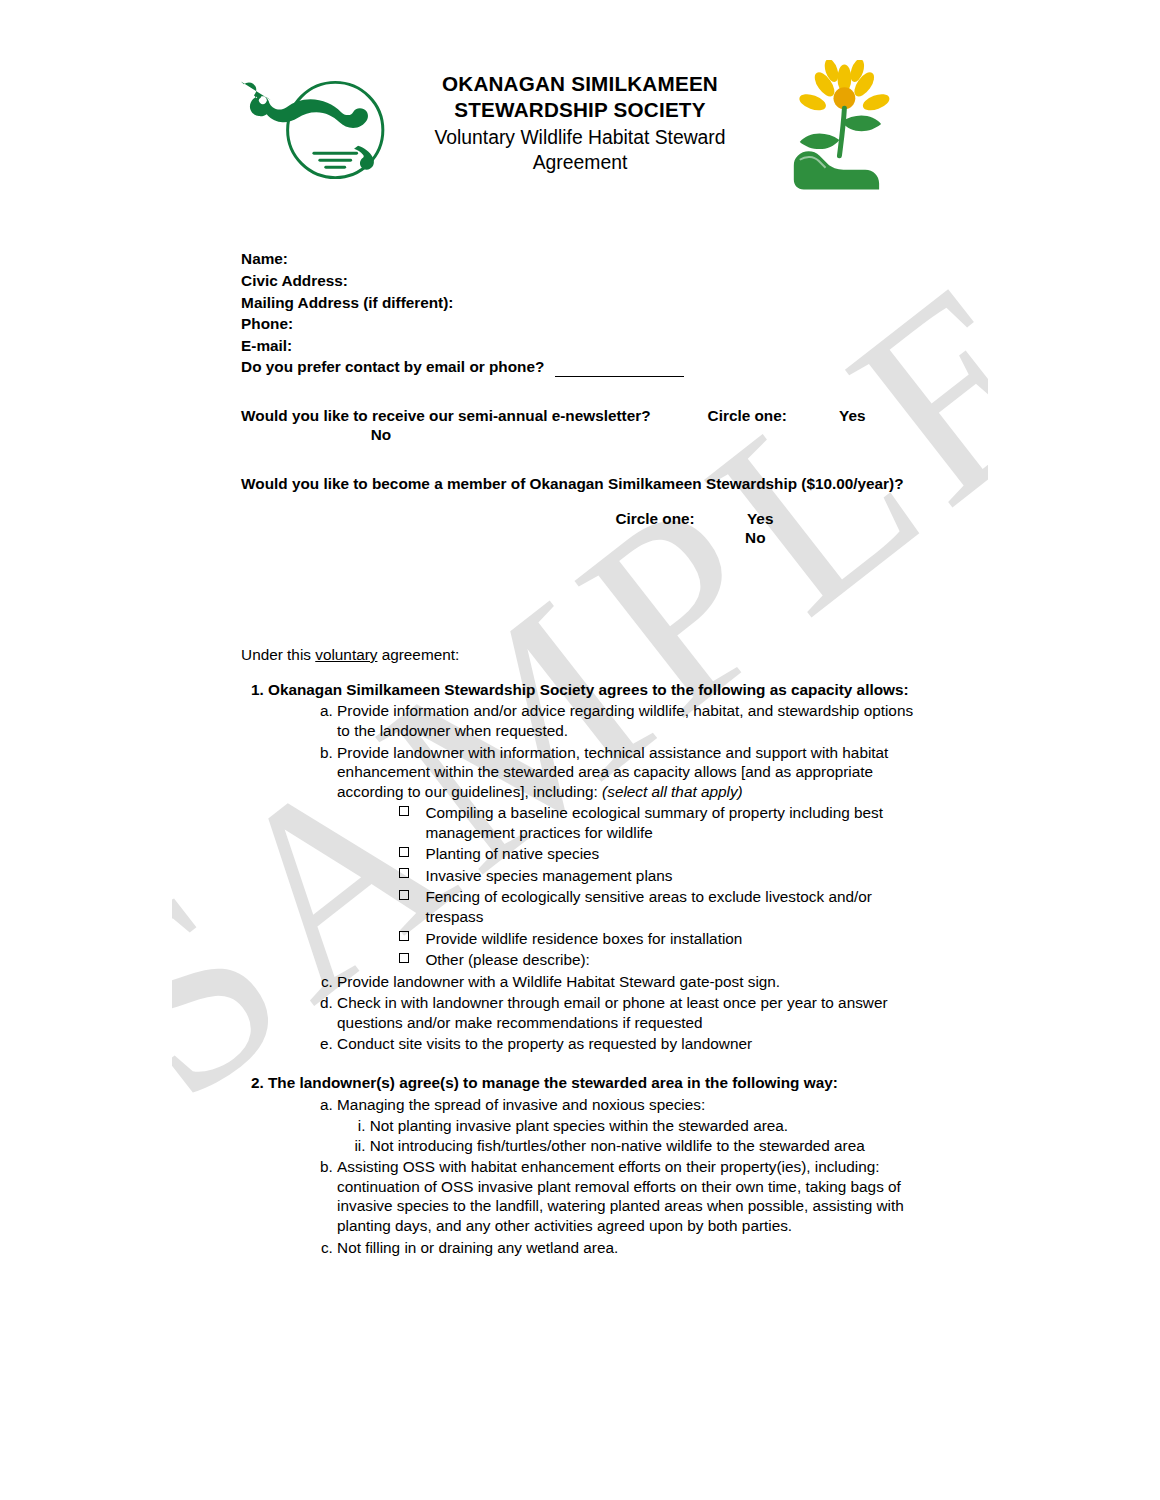SAMPLE
OKANAGAN SIMILKAMEEN STEWARDSHIP SOCIETY
Voluntary Wildlife Habitat Steward Agreement
Name:
Civic Address:
Mailing Address (if different):
Phone:
E-mail:
Do you prefer contact by email or phone?
Would you like to receive our semi-annual e-newsletter? Circle one: Yes No
Would you like to become a member of Okanagan Similkameen Stewardship ($10.00/year)?
Circle one: Yes No
Under this voluntary agreement:
Okanagan Similkameen Stewardship Society agrees to the following as capacity allows:
Provide information and/or advice regarding wildlife, habitat, and stewardship options to the landowner when requested.
Provide landowner with information, technical assistance and support with habitat enhancement within the stewarded area as capacity allows [and as appropriate according to our guidelines], including: (select all that apply)
Compiling a baseline ecological summary of property including best management practices for wildlife
Planting of native species
Invasive species management plans
Fencing of ecologically sensitive areas to exclude livestock and/or trespass
Provide wildlife residence boxes for installation
Other (please describe):
Provide landowner with a Wildlife Habitat Steward gate-post sign.
Check in with landowner through email or phone at least once per year to answer questions and/or make recommendations if requested
Conduct site visits to the property as requested by landowner
The landowner(s) agree(s) to manage the stewarded area in the following way:
Managing the spread of invasive and noxious species:
Not planting invasive plant species within the stewarded area.
Not introducing fish/turtles/other non-native wildlife to the stewarded area
Assisting OSS with habitat enhancement efforts on their property(ies), including: continuation of OSS invasive plant removal efforts on their own time, taking bags of invasive species to the landfill, watering planted areas when possible, assisting with planting days, and any other activities agreed upon by both parties.
Not filling in or draining any wetland area.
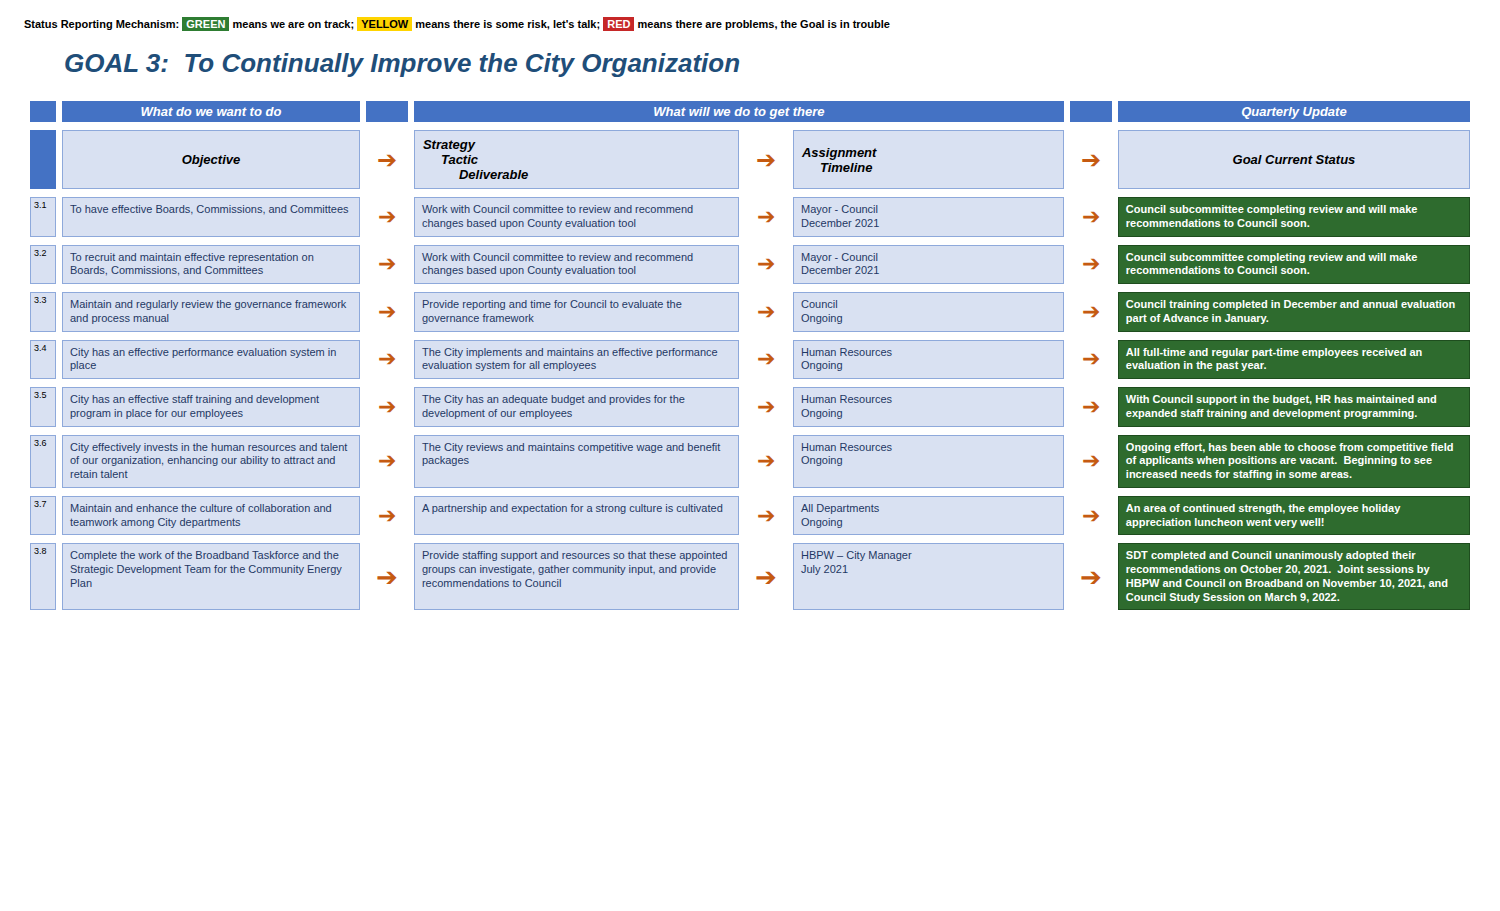Status Reporting Mechanism: GREEN means we are on track; YELLOW means there is some risk, let's talk; RED means there are problems, the Goal is in trouble
GOAL 3: To Continually Improve the City Organization
| | What do we want to do | | What will we do to get there | | Quarterly Update |
| | Objective | ➔ | Strategy Tactic Deliverable | ➔ | Assignment Timeline | ➔ | Goal Current Status |
| 3.1 | To have effective Boards, Commissions, and Committees | ➔ | Work with Council committee to review and recommend changes based upon County evaluation tool | ➔ | Mayor - Council December 2021 | ➔ | Council subcommittee completing review and will make recommendations to Council soon. |
| 3.2 | To recruit and maintain effective representation on Boards, Commissions, and Committees | ➔ | Work with Council committee to review and recommend changes based upon County evaluation tool | ➔ | Mayor - Council December 2021 | ➔ | Council subcommittee completing review and will make recommendations to Council soon. |
| 3.3 | Maintain and regularly review the governance framework and process manual | ➔ | Provide reporting and time for Council to evaluate the governance framework | ➔ | Council Ongoing | ➔ | Council training completed in December and annual evaluation part of Advance in January. |
| 3.4 | City has an effective performance evaluation system in place | ➔ | The City implements and maintains an effective performance evaluation system for all employees | ➔ | Human Resources Ongoing | ➔ | All full-time and regular part-time employees received an evaluation in the past year. |
| 3.5 | City has an effective staff training and development program in place for our employees | ➔ | The City has an adequate budget and provides for the development of our employees | ➔ | Human Resources Ongoing | ➔ | With Council support in the budget, HR has maintained and expanded staff training and development programming. |
| 3.6 | City effectively invests in the human resources and talent of our organization, enhancing our ability to attract and retain talent | ➔ | The City reviews and maintains competitive wage and benefit packages | ➔ | Human Resources Ongoing | ➔ | Ongoing effort, has been able to choose from competitive field of applicants when positions are vacant. Beginning to see increased needs for staffing in some areas. |
| 3.7 | Maintain and enhance the culture of collaboration and teamwork among City departments | ➔ | A partnership and expectation for a strong culture is cultivated | ➔ | All Departments Ongoing | ➔ | An area of continued strength, the employee holiday appreciation luncheon went very well! |
| 3.8 | Complete the work of the Broadband Taskforce and the Strategic Development Team for the Community Energy Plan | ➔ | Provide staffing support and resources so that these appointed groups can investigate, gather community input, and provide recommendations to Council | ➔ | HBPW – City Manager July 2021 | ➔ | SDT completed and Council unanimously adopted their recommendations on October 20, 2021. Joint sessions by HBPW and Council on Broadband on November 10, 2021, and Council Study Session on March 9, 2022. |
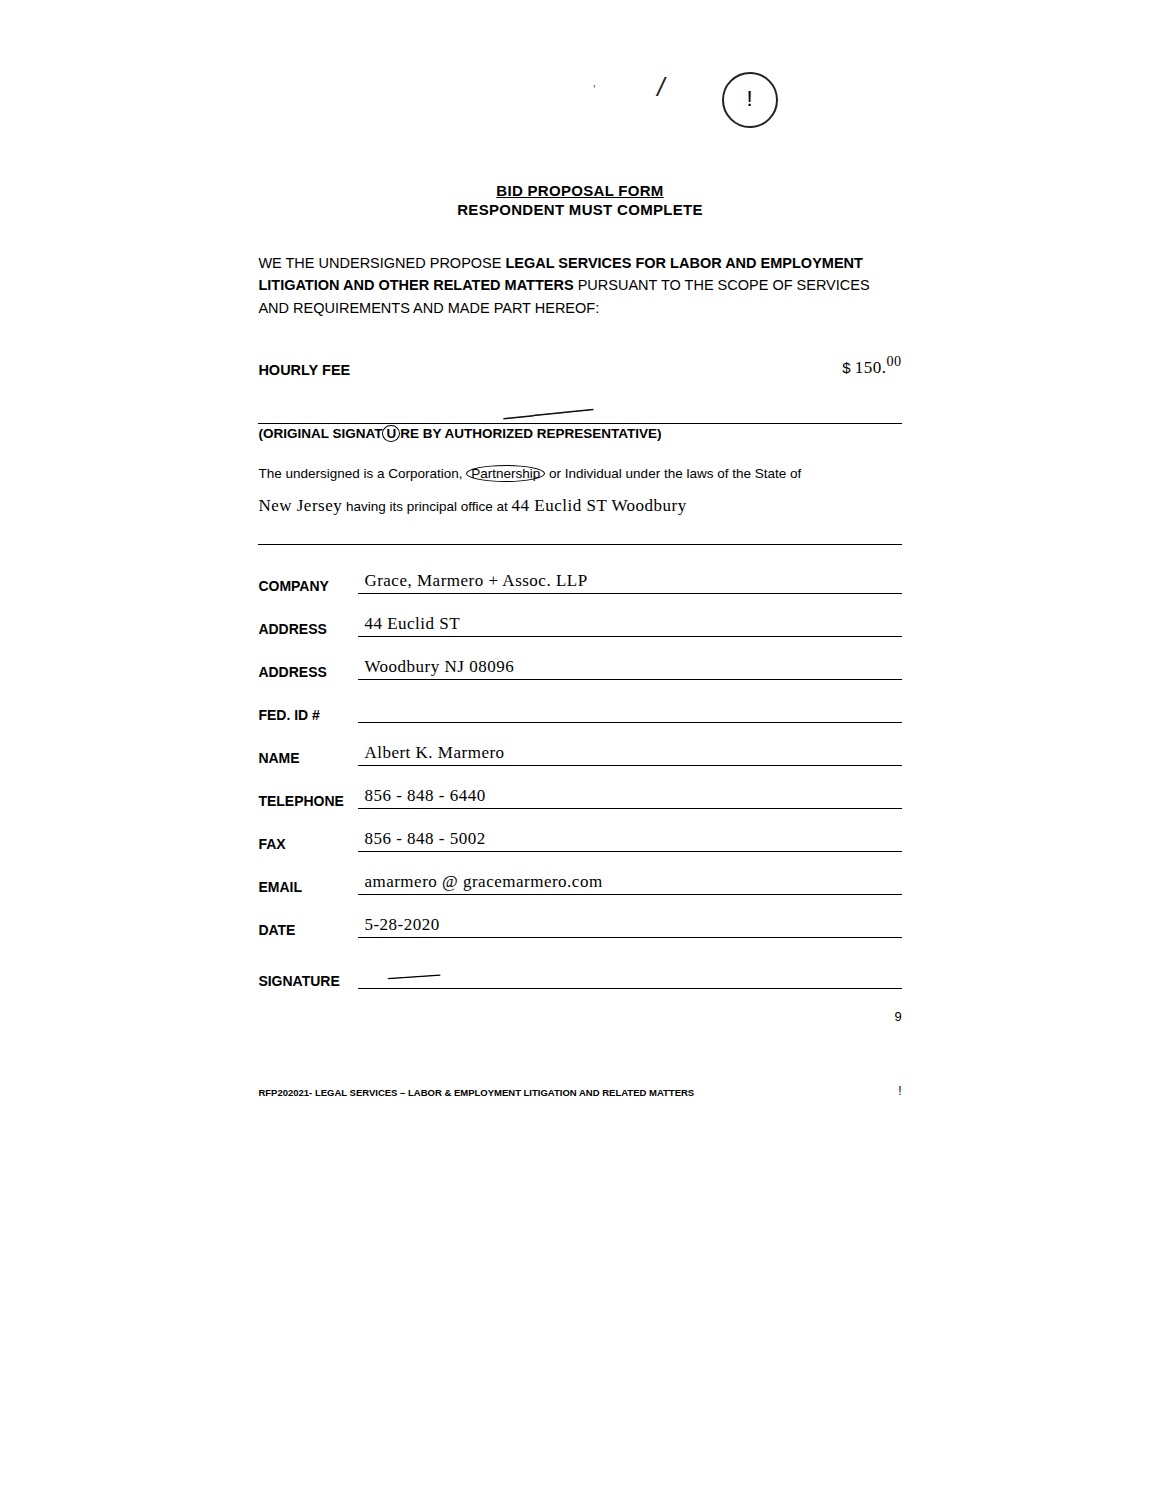’ / !
BID PROPOSAL FORM
RESPONDENT MUST COMPLETE
WE THE UNDERSIGNED PROPOSE LEGAL SERVICES FOR LABOR AND EMPLOYMENT LITIGATION AND OTHER RELATED MATTERS PURSUANT TO THE SCOPE OF SERVICES AND REQUIREMENTS AND MADE PART HEREOF:
HOURLY FEE $ 150.00
———
(ORIGINAL SIGNATURE BY AUTHORIZED REPRESENTATIVE)
The undersigned is a Corporation, Partnership or Individual under the laws of the State of
New Jersey having its principal office at 44 Euclid ST Woodbury
COMPANY Grace, Marmero + Assoc. LLP
ADDRESS 44 Euclid ST
ADDRESS Woodbury NJ 08096
FED. ID #
NAME Albert K. Marmero
TELEPHONE 856 - 848 - 6440
FAX 856 - 848 - 5002
EMAIL amarmero @ gracemarmero.com
DATE 5-28-2020
SIGNATURE ——
9
RFP202021- LEGAL SERVICES – LABOR & EMPLOYMENT LITIGATION AND RELATED MATTERS !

----

Goal of the exercise: Using the data above, extract exactly the lines from the one that holds "Conduct site visits" to the one that holds "Not introducing fish/turtles/other", both ends included, and no others.

Result for this exercise:
Conduct site visits to the property as requested by landowner
The landowner(s) agree(s) to manage the stewarded area in the following way:
Managing the spread of invasive and noxious species:
Not planting invasive plant species within the stewarded area.
Not introducing fish/turtles/other non-native wildlife to the stewarded area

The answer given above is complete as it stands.